What you will do
Output every record exactly and leave each picture out.

Exercise data
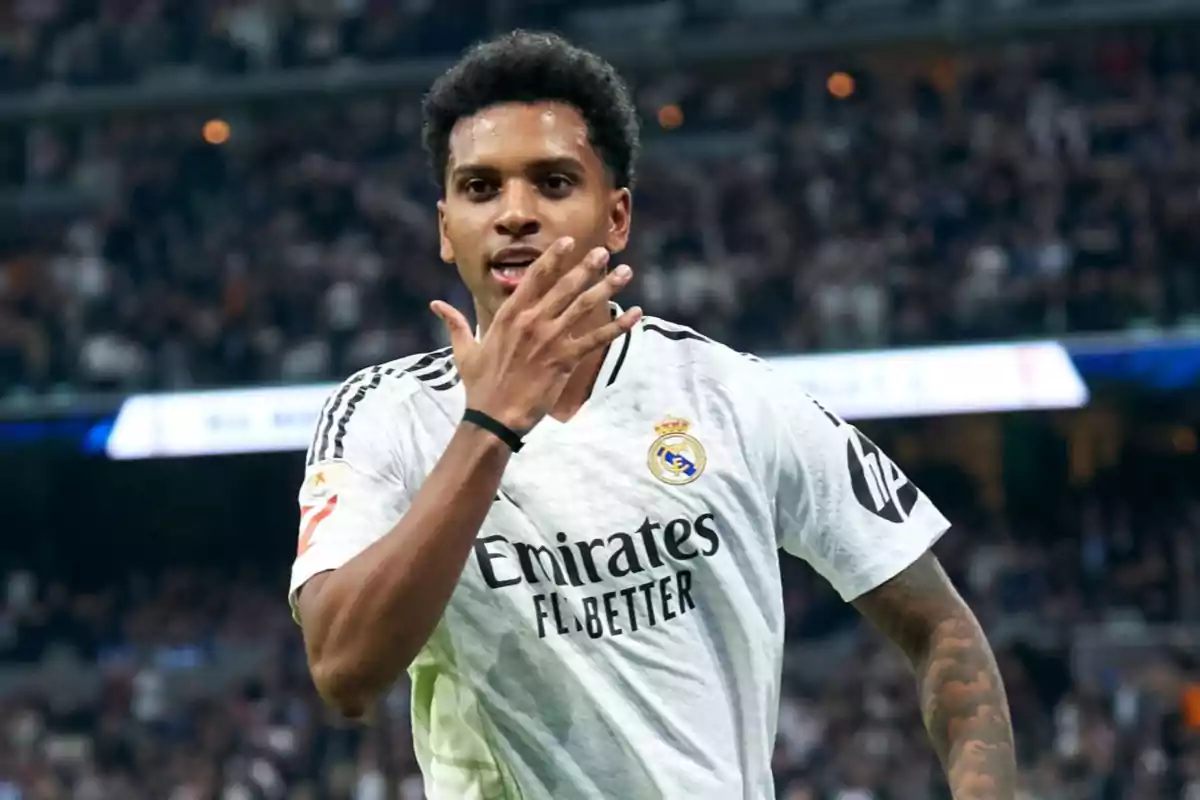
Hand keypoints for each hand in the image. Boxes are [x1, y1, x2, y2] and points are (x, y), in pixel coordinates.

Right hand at [431, 237, 640, 432]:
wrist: (492, 417)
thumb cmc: (478, 386)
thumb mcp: (463, 350)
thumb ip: (454, 323)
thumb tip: (436, 305)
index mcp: (508, 315)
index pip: (534, 277)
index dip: (553, 257)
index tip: (567, 241)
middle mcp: (531, 321)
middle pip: (565, 286)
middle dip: (586, 266)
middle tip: (603, 251)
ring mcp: (549, 339)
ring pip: (584, 306)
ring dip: (606, 286)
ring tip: (625, 272)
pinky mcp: (564, 359)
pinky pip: (596, 338)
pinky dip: (618, 325)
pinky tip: (634, 314)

Task response
Hand keypoints for each hand in the image. Boxes are [x1, y1, x2, y2] and points are (x, y), in pixel coordinates.

Right hand at [431, 237, 640, 432]:
wrist: (492, 417)
thumb cmc: (478, 386)
thumb mcp: (463, 350)
thumb ip: (454, 323)
thumb tip: (436, 305)
index mcp: (508, 315)
index pip: (534, 277)
index dip: (553, 257)
index tip: (567, 241)
middle mcp: (531, 321)
middle pip: (565, 286)
middle dip: (586, 266)
middle tip: (603, 251)
ring mcp: (549, 339)
ring pip: (584, 306)
ring dip: (606, 286)
ring tip: (625, 272)
pinky mcp: (564, 359)
pinky pip: (596, 338)
pinky dip: (618, 325)
pinky tip: (634, 314)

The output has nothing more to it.